Una buena amiga nos decía hace muy pocas semanas que los últimos 2 años había estado tan ocupada intentando que los clientes le pagaran a tiempo, que los pedidos estuvieran al día, que el servicio al cliente fuera cada vez más completo, que el banco le prorrogase la línea de crédito, que los proveedores le concediesen algún tiempo extra de plazo en los pagos… que tenía la sensación de haber perdido el rumbo de su negocio. No es que le vayan mal los números, es que ya no sabe qué es exactamente lo que vende ni hacia dónde se dirige.

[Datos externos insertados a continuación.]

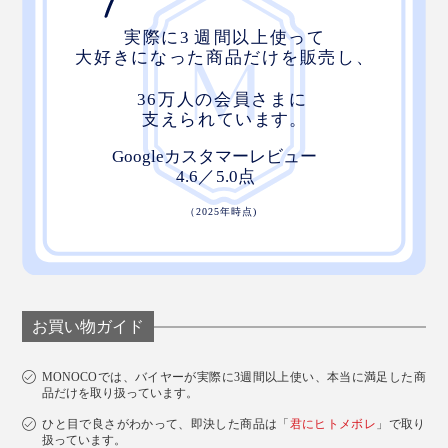
お買い物ガイド
MONOCOでは、バイヤーが実際に3週間以上使い、本当に満足した商
品だけを取り扱っています。
ひと目で良さがわかって、即決した商品は「
君にヒトメボレ
」で取り
扱っています。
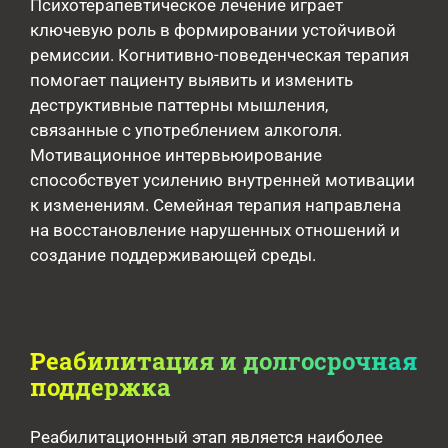
Психотерапевтическое лечение играет
ключевую роль в формировании устойчивой
ремиссии. Когнитивно-поведенческая терапия
помогает пациенту выявить и изменить
деструктивные паттерны мышления,
связанные с употреблением алкоголя.
Мотивационное интервьюирование
способствует усилению внутренней мотивации
к изменениям. Семейная терапия направлена
на восстановление нарушенных отношений и
создание поддерживающей среды.
Реабилитация и долгосрочная
поддержка
Реабилитационный этап является наиболее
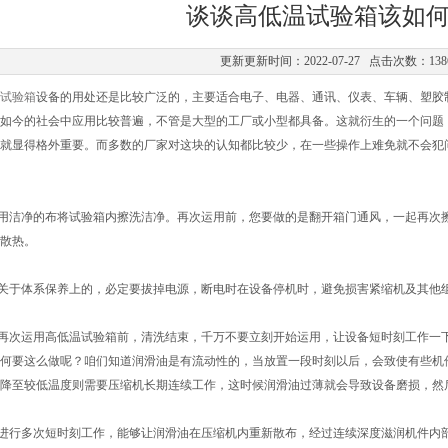
谈谈高低温试验箱该如
更新更新时间：2022-07-27 点击次数：138
试验箱
设备的用处还是比较广泛的，主要适合电子、电器、通讯、仪表、车辆、塑胶
如今的社会中应用比较普遍，不管是大型的工厂或小型都具备。这就衍生的一个问题
就显得格外重要。而多数的厂家对这块的认知都比较少，在一些操作上难免就不会犯
洁净的布将试验箱内擦洗洁净。再次运用前，您要做的是翻开箱门通风，一起再次擦
散热。
关于体系保养上的，必定要拔掉电源，断电时在设备停机时，避免损害紧缩机及其他
再次运用高低温试验箱前，清洗结束，千万不要立刻开始运用，让设备短时刻工作一
何要这么做呢？咱们知道润滑油是有流动性的，当放置一段时刻以后，会致使有些机
降至较低温度则需要压缩机长期连续工作，这时候润滑油过薄就会导致设备磨损，然
进行多次短时刻工作，能够让润滑油在压缩机内重新散布，经过连续深度滋润机件内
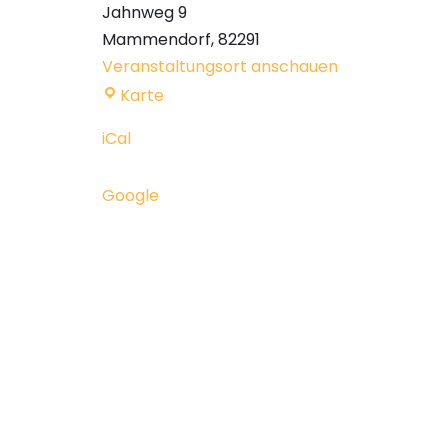
Jahnweg 9
Mammendorf
,
82291
Veranstaltungsort anschauen
Karte
iCal
Google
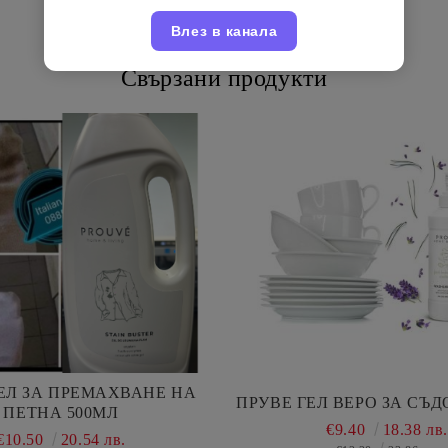
Влез в канала
Свързани продукти
ЕЛ ЗА ПРЕМАХВАНЕ НА
ПРУВЕ ГЕЛ ВЕРО ЗА СЪД
ПЕТНА 500МЛ
€9.40
18.38 лв.
€10.50
20.54 лв.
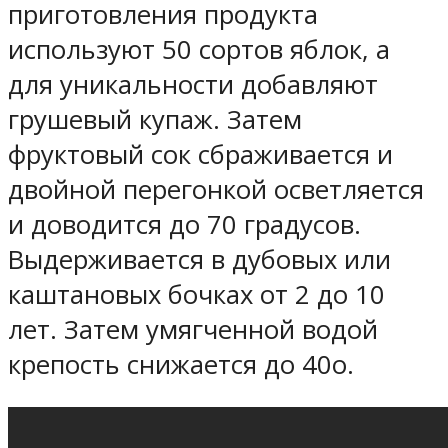
приготовления продукта
используют 50 сортов яблок, а
для уникальности добавляют
грушевый купаж. Затем
фруктовый сок сбраживается и
двойной перегонкой осветляется
и доводится до 70 градусов.
Выдерживается в дубовых или
каштановых бочках от 2 до 10
лет. Затем умягченной водой
крепость снижается до 40о.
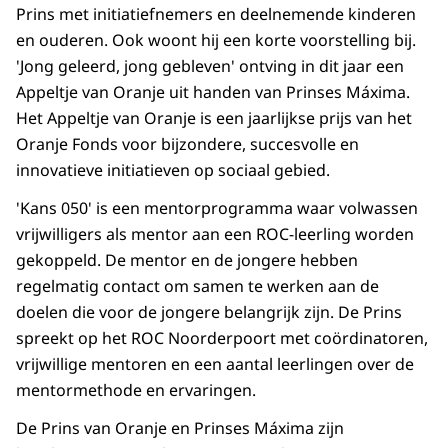
Prins met initiatiefnemers en deelnemende kinderen
en ouderen. Ook woont hij een korte voorstelling bij.
'Jong geleerd, jong gebleven' ontving in dit jaar een
Appeltje van Oranje uit handen van Prinses Máxima.
Het Appeltje van Oranje is een jaarlijkse prijs van het
Oranje Fonds voor bijzondere, succesvolle en
innovatieve initiatieven op sociaal gebied.
'Kans 050' is een mentorprogramma waar volwassen
vrijwilligers als mentor aan een ROC-leerling worden
gekoppeld. De mentor en de jongere hebben
regelmatig contact om samen te werken aan de
doelen die voor de jongere belangrijk zijn. De Prins
spreekt op het ROC Noorderpoort met coördinatoren,
vrijwillige mentoren en een aantal leerlingen over de
mentormethode en ervaringen.
De Prins van Oranje en Prinses Máxima zijn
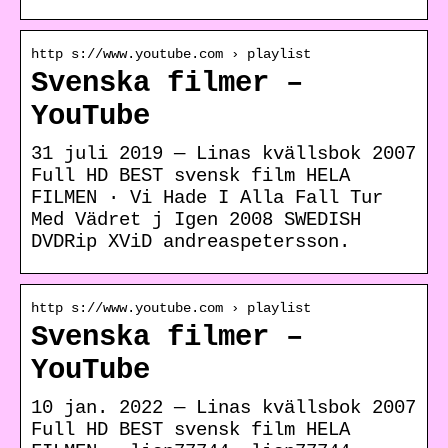
http s://www.youtube.com › playlist
Svenska filmer –
YouTube
31 juli 2019 — Linas kvällsbok 2007
Full HD BEST svensk film HELA
FILMEN · Vi Hade I Alla Fall Tur
Med Vädret j Igen 2008 SWEDISH
DVDRip XViD andreaspetersson.
http s://www.youtube.com › playlist
Svenska filmer –
YouTube
10 jan. 2022 — Linas kvällsbok 2007
Full HD BEST svensk film HELA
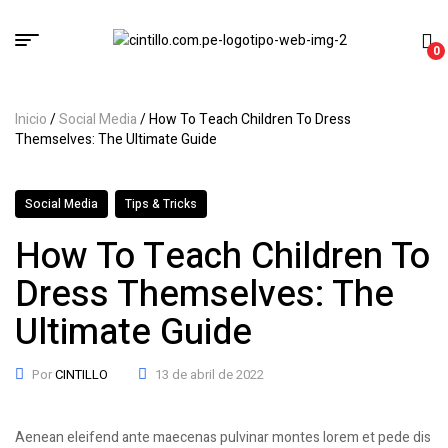
0
Inicio
/
Social Media
/ How To Teach Children To Dress
Themselves: The Ultimate Guide
Social Media
Tips & Tricks
How To Teach Children To
Dress Themselves: The
Ultimate Guide
Por
CINTILLO
13 de abril de 2022
Aenean eleifend ante maecenas pulvinar montes lorem et pede dis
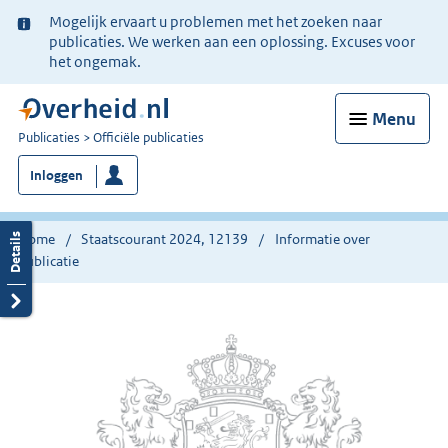
Ter
Mogelijk ervaart u problemen met het zoeken naar
informatie:
publicaties. We werken aan een oplossing. Excuses voor
het ongemak.
Menu
U
Publicaties
Officiële publicaties
bent
Inloggen
nu
hier:
Home
Staatscourant 2024, 12139
Informatie over
publicatie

El problema de nuestra amiga es que se ha desdibujado su propuesta de valor – una y mil veces modificada sobre la marcha y “a demanda” de las necesidades del momento – y ha perdido la referencia de su visión.

No es posible ser al mismo tiempo el mejor profesor, el mejor agente de seguros, el mejor gestor, el mejor publicista o el mejor abogado, y el mejor gerente de negocio. A nuestra amiga le preguntamos: “¿en qué crees que eres mejor, en tu profesión o cómo gerente de tu negocio? En mi profesión, es lo que amo. Pues entonces deja en manos de otra persona las cuestiones gerenciales. Repiensa tu negocio, tu propuesta de valor, vuelve a redefinir tu visión y, a partir de darle las pautas a esa persona de confianza, olvídate y dedícate a lo que mejor sabes hacer. A la larga tendrás más beneficios porque no sólo estarás ofreciendo un mejor producto/servicio a tus clientes, que estarán más satisfechos y repetirán, sino que habrás vuelto a rellenar tu depósito de energía (nada  da más energía que la felicidad de hacer lo que a uno le gusta hacer)”.

El mal de nuestra amiga es a lo que cariñosamente hemos llamado “la mentalidad del tendero”. Ella tenía esa mentalidad porque su padre ya fue tendero antes que ella y había aprendido de esta forma las pautas del negocio. Tiempo atrás había puesto en marcha un proyecto muy bien definido pero la psicosis de la crisis unida al hecho de que la demanda de los clientes había ido cambiando hacia un producto más sofisticado, le había ido marcando un camino que se alejaba cada vez más de lo que ella había proyectado. “Por supuesto que hay que escuchar la demanda e ir adaptándola” le dijimos “pero una cosa es eso y otra muy distinta es empezar vendiendo manzanas y acabar vendiendo manzanas, peras, pescado, carne y productos de peluquería”.

Definir claramente cuál es tu propuesta de valor. Dibujar una línea en el horizonte y mantenerte fiel a esa visión. Perfilar tu modelo de negocio e irle examinando de cuando en cuando para corregir el rumbo cuando se desvíe. Profesionalizar las funciones de gestión y organización. Externalizar los procesos que no forman parte del núcleo principal de tu negocio. Y mantener siempre un pie puesto en el hoy y otro puesto en el mañana. Humildemente pensamos que estos son los mejores consejos que le podemos dar a nuestra amiga y a tantos y tantas buenas y buenos tenderos.

Gracias, amiga, por dejarnos usar tu ejemplo.